Northern Rock PLC will hold accelerated takeover discussions with a consortium led by Virgin Group, the battered mortgage lender said yesterday.

Virgin, which proposes to re-brand Northern Rock as part of Virgin Money business, says its consortium would repay £11 billion (US$22.7 billion) of the £25 billion the Bank of England has loaned to Northern Rock on the completion of the transaction.

The remainder would be paid "in due course," Northern Rock said in an announcement to the London Stock Exchange.

The Virgin Consortium also promised additional funding facilities to support the business.

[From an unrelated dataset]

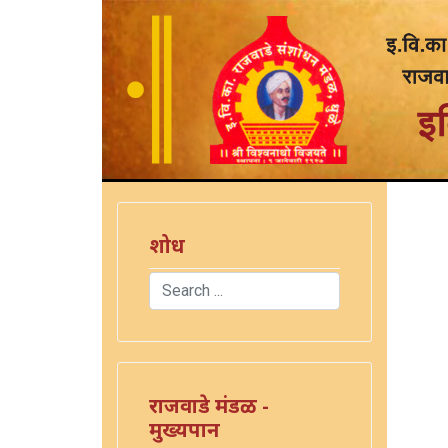
शोध
Search
Type 2 or more characters for results.
राजवाडे मंडळ -
मुख्यपान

Virgin's consortium, which also includes buyout firm WL Ross, investment group Toscafund and Hong Kong-based investment group First Eastern, said under its plan £1.3 billion of new cash will be injected into Northern Rock.

Half of the cash will come from the consortium and half will be raised through a rights issue at 25 pence per share. The consortium will also inject Virgin Money, the Virgin financial services company, into the bank, with an implied valuation for Virgin Money of ?250 million.

The Virgin consortium will hold no more than 55 percent of the enlarged group if the underwritten rights issue of shares is fully taken up.

The market's first reaction was negative, with Northern Rock shares falling 11.5 percent in early trading on the London Stock Exchange to 76 pence. Within the first hour of trading, however, buyers bid up the shares to 87 pence, up 1.3 percent.

A deal could face problems from shareholders. Northern Rock's top two investors -- hedge funds RAB Capital and SRM Global -- have urged advisers to scrap the auction to prevent any "fire sale." SRM Global said an extraordinary shareholder meeting should be held to allow a vote on the sale of all or part of the bank.

Northern Rock said it did not consider such action "to be warranted or appropriate" but if necessary it would convene a meeting.

Shareholders could be told they need to accept a deal or risk the bank going into administration, people familiar with the situation have said.

Northern Rock ran into trouble in September after the subprime lending crisis in the US erupted.